Can you reproduce the part of the records that opens with the line containing "39: (170, 89)" and closes with the line containing "60: (37, 62)", both lines included?
==== DATA SHOWN ====
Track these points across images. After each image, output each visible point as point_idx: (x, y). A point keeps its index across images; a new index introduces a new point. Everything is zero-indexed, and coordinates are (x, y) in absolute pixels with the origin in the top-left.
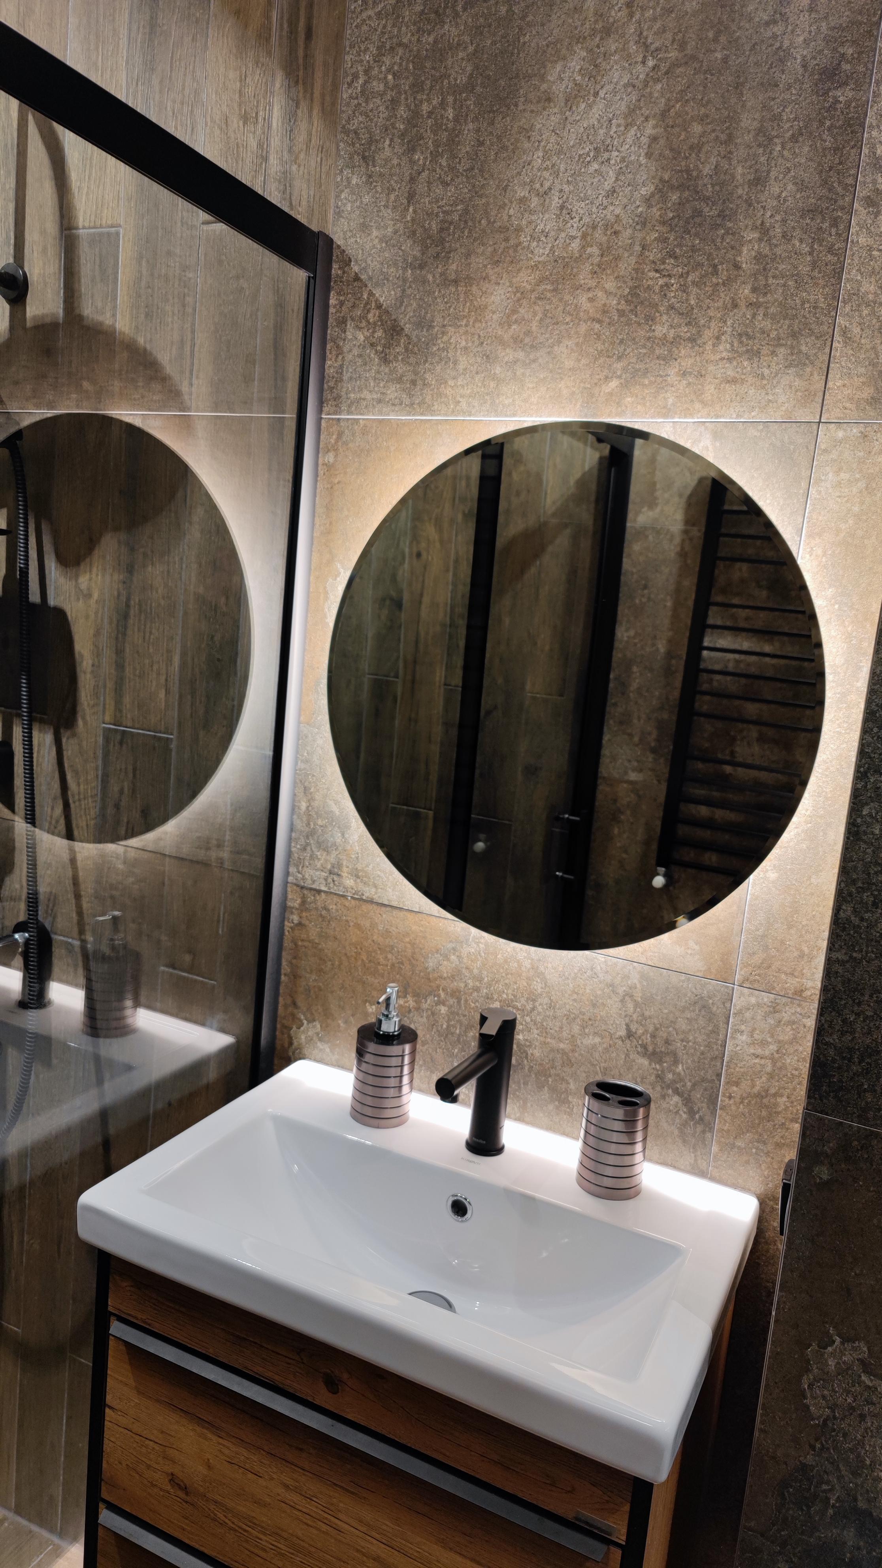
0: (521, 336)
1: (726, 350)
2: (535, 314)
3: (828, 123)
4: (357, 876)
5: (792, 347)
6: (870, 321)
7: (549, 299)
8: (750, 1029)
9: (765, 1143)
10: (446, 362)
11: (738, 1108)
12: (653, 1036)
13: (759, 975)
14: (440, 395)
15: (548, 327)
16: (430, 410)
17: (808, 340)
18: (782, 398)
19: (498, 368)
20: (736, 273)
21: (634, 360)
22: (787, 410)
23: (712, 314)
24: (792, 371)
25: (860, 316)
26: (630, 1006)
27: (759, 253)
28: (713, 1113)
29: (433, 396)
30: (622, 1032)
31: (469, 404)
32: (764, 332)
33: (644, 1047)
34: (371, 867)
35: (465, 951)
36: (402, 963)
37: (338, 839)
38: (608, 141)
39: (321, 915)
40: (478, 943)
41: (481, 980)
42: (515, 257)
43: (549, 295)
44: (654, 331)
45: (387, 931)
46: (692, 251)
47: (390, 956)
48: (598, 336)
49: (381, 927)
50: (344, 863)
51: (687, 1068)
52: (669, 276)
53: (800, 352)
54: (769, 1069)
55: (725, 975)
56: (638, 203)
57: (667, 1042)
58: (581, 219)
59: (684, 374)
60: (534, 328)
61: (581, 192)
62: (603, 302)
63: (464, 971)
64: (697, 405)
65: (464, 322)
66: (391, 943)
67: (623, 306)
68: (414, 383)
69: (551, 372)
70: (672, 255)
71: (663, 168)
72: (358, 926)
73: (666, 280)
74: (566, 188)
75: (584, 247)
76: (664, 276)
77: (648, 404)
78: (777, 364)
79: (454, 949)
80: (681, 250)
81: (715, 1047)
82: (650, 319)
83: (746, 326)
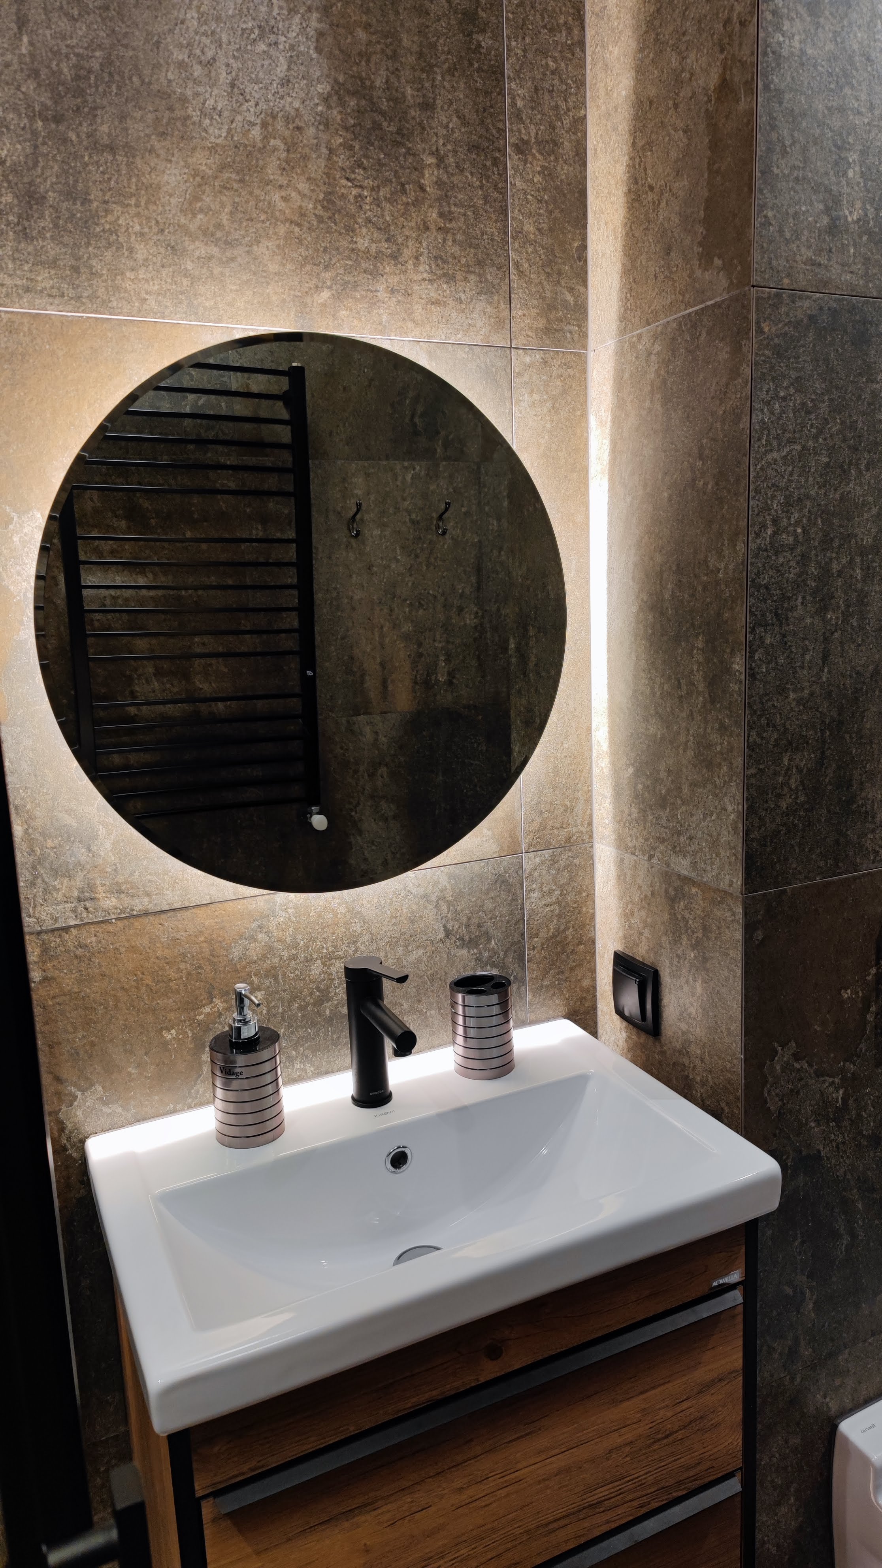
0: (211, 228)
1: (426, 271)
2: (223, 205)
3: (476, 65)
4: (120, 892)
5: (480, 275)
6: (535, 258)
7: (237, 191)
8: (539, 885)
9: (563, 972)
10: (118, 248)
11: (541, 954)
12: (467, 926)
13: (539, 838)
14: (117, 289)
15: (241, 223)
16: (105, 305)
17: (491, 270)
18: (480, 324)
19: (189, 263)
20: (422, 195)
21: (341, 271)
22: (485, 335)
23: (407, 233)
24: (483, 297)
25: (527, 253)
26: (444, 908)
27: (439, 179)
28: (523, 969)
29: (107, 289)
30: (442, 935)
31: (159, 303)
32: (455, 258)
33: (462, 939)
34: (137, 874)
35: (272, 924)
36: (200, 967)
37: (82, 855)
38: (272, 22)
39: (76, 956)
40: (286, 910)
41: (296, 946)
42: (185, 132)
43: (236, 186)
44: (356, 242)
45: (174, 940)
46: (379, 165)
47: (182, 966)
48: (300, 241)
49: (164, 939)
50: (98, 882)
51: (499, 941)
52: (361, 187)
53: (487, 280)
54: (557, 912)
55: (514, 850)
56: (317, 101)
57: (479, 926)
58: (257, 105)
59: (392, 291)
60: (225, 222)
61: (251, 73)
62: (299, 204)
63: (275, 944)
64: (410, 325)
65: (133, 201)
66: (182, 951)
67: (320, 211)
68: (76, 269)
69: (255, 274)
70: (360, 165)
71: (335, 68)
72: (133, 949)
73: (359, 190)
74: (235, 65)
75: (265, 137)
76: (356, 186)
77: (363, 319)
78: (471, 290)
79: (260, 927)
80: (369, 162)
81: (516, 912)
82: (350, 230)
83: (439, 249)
====
==== DATA SHOWN ====
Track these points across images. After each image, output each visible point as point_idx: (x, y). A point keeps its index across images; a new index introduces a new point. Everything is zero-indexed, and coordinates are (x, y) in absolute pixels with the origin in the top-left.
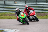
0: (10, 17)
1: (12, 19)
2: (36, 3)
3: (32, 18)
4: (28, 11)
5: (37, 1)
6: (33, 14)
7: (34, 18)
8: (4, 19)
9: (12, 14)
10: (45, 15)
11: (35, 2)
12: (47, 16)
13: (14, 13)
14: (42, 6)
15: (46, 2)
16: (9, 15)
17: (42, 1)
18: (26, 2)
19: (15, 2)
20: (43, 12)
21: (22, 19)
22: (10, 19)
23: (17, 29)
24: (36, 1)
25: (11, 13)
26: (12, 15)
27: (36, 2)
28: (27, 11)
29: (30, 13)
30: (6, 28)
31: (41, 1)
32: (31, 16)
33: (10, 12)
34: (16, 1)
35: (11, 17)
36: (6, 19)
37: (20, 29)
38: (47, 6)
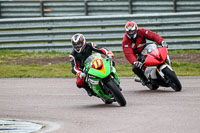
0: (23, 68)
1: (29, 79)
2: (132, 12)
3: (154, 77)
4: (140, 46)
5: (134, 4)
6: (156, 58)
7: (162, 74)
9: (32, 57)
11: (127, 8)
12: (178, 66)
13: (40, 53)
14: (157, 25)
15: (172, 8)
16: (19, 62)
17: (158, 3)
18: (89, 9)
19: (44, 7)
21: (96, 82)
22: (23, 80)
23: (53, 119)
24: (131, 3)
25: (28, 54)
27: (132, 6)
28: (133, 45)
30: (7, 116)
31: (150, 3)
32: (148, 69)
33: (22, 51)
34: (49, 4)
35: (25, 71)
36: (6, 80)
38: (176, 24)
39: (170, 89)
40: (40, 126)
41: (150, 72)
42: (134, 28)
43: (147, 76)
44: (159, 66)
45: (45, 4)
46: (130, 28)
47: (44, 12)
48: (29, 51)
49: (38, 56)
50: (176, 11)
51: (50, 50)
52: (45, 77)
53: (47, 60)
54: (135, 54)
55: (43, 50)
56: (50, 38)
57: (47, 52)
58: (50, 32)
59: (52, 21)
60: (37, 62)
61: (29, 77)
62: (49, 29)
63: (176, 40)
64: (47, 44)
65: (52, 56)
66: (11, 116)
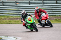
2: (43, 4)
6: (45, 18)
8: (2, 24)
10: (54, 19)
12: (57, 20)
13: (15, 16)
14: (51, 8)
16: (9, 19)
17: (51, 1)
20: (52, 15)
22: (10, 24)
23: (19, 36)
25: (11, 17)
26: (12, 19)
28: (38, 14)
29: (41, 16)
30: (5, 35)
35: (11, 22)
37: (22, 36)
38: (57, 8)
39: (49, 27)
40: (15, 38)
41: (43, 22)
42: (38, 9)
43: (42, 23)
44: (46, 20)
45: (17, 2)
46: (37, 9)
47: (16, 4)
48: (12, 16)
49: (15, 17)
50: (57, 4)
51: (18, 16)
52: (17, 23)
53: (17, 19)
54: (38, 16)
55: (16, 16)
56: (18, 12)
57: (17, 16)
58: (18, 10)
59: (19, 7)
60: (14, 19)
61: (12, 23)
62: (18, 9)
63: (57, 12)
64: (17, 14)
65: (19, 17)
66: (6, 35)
====
== EXERCISE ANSWER ==
39: (170, 89)
40: (40, 126)
41: (150, 72)
42: (134, 28)
43: (147, 76)
44: (159, 66)
45: (45, 4)
46: (130, 28)
47: (44, 12)
48: (29, 51)
49: (38, 56)
50: (176, 11)
51: (50, 50)
52: (45, 77)
53: (47, 60)
54: (135, 54)
55: (43, 50)
56: (50, 38)
57: (47, 52)
58: (50, 32)
59: (52, 21)
60: (37, 62)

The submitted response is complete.